The temporal patterns of change in plasma ST2 and NT-proBNP in the post-MI period also differ. Repeat sampling in most patients was undertaken at angiography a mean of about 4 days after MI. ST2 decreased modestly an average of 0.009 ng/ml, while mean NT-proBNP increased nearly sixfold by an average of 386 pg/ml (p <0.001 for the 2 changes from baseline). Notably, plasma ST2 differed between patients with and without angiographic TIMI flow grade 0 and between those with and without TIMI myocardial perfusion grade 0 (both adverse appearances were associated with about threefold higher ST2 levels) than was the case for NT-proBNP (about 40% differences), whereas the natriuretic peptide marker was clearly more closely associated with LVEF than ST2 (r = −0.45 vs r = −0.17). These findings suggest plasma ST2 reflects the quantum of injured tissue and associated necrosis and inflammatory events, whereas the primary driver for NT-proBNP remains cardiac mechanical stress.
For ST2 and NT-proBNP, the mean plasma concentrations observed in those later incurring cardiovascular (CV) death or HF were four- to fivefold those in patients spared these outcomes. In patients later experiencing strokes, marker levels were two- to four-fold those in patients spared stroke. In contrast, ST2 levels were almost identical (0.074 vs 0.079 ng/ml) in those with and without later recurrent MI. Although NT-proBNP levels did differ for this end point (108 vs 70 pg/ml, p = 0.0013), it was to a far lesser degree than for death or HF. Thirty-day CV death rates by quartile of ST2 were 2.5%, 3.2%, 3.2%, and 9% in quartiles 1, 2, 3, and 4, respectively, with corresponding percentages of 1.4%, 1.0%, 5.1%, and 10.5% for successive quartiles of NT-proBNP. Similar patterns were observed for incident HF. The most pronounced increase in risk occurred from the third to the fourth quartile of ST2 values, whereas the increasing risk associated with increasing NT-proBNP was more smoothly graded across successive quartiles. Notably, ST2 levels at baseline were superior to levels 4 days later (i.e., at angiography) for the prediction of death or HF, whereas the opposite was true of NT-proBNP. If corroborated, this observation will inform optimal peri-infarct timing of sampling, which, for prognostic applications, may differ for these 2 markers.

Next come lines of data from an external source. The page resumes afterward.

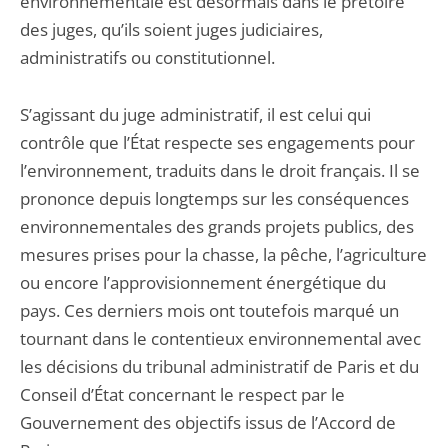
environnementale est désormais dans le prétoire
des juges, qu’ils soient juges judiciaires,
administratifs ou constitutionnel.
S’agissant du juge administratif, il est celui qui
contrôle que l’État respecte ses engagements pour
l’environnement, traduits dans le droit français. Il se
prononce depuis longtemps sur les conséquences
environnementales des grands projets publics, des
mesures prises pour la chasse, la pêche, l’agriculture
ou encore l’approvisionnement énergétique du
pays. Ces derniers mois ont toutefois marqué un
tournant dans le contentieux environnemental avec
les décisions du tribunal administratif de Paris et du
Conseil d’État concernant le respect par le
Gouvernement des objectifs issus de l’Accord de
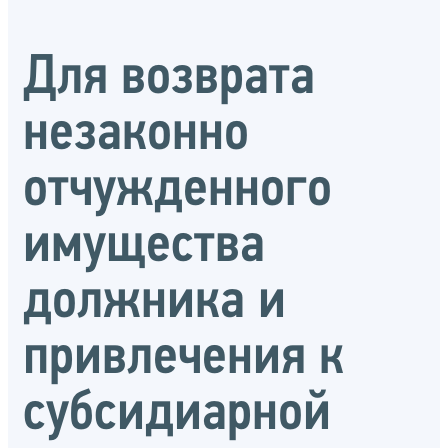
Для возврата
незаконно
отчужденного
имущества
должника и
привлечения к
субсидиарной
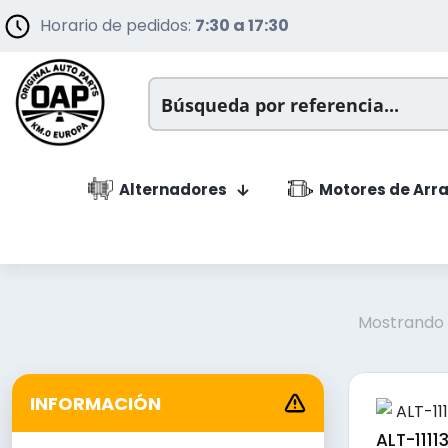
Horario de pedidos:
7:30 a 17:30
Alternadores
Motores de Arr
Mostrando l
INFORMACIÓN
ALT-1111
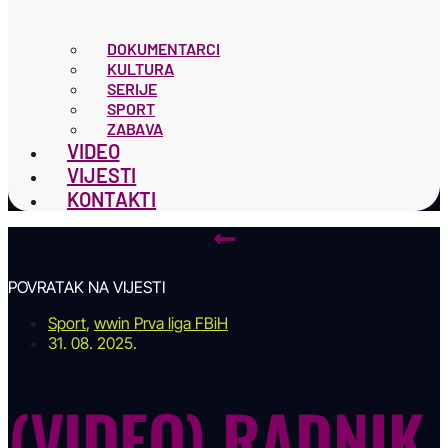
DOKUMENTARCI
KULTURA
SERIJE
SPORT
ZABAVA
VIDEO
VIJESTI
KONTAKTI
POVRATAK NA VIJESTI
Sport
,
wwin Prva liga FBiH
31. 08. 2025.
(VIDEO) RADNIK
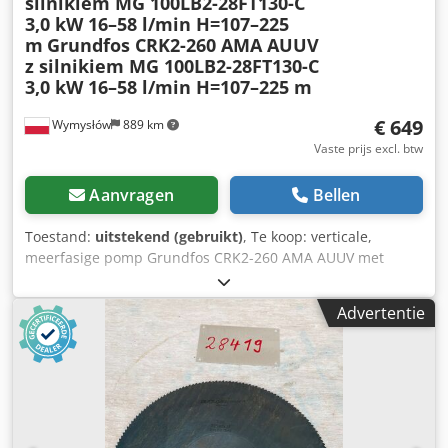
silnikiem MG 100LB2-28FT130-C
3,0 kW 16–58 l/min H=107–225
m
Grundfos CRK2-260 AMA AUUV
z silnikiem MG 100LB2-28FT130-C
3,0 kW 16–58 l/min H=107–225 m
€ 649
Wymysłów
889 km
Vaste prijs excl. btw
Aanvragen
Bellen
Toestand:
uitstekend (gebruikt)
, Te koop: verticale,
meerfasige pomp Grundfos CRK2-260 AMA AUUV met
driefasige motor Grundfos MG 100LB2-28FT130-C. Het
apparaat is volledig functioneel, getest en klaar voor
Advertentie
gebruik. De technische staat is zeer goed, met normale
gebruikssporen die te verwachten zijn bij normaal gebruik.
Pompspecificaties: Fabrikant: Grundfos Model: CRK2-260
AMA AUUV Pomplevermogen: 3,0 kW Voeding: 3-fasig
Frequentie: 50 Hz Debiet: 16–58 l/min Opvoerhoogte: 107–
225 m Motorspecificaties: Fabrikant: Grundfos Model: MG
100LB2-28FT130-C Vermogen: 3,0 kW Voeding: 200–220 V Δ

In multivariate analysis with adjustment for age, gender, hypertension, diabetes, previous MI, previous HF, creatinine clearance, infarct location, Killip class, time from symptom onset to lytic therapy, and peak creatine kinase, a 1-SD elevation in log-transformed ST2 was associated with a 1.94-fold (95% CI 1.25-fold to 3.03-fold) increase in risk for CV death or HF over 30 days (p = 0.003). The analogous result for NT-proBNP was 1.46-fold (95% CI 1.22-fold to 1.76-fold, p <0.001). In a multimarker model including ST2 and NT-proBNP plus all the traditional predictors, the 2 markers remained independent predictors of CV death or HF, with odds ratios per 1-SD elevation in log levels of 1.88 (95% CI 1.17 to 3.03, p = 0.009) and 1.41 (95% CI 1.17 to 1.69, p <0.001) for ST2 and NT-proBNP, respectively. Figure 1 illustrates combined risk stratification using TIMI risk score together with ST2 and NT-proBNP.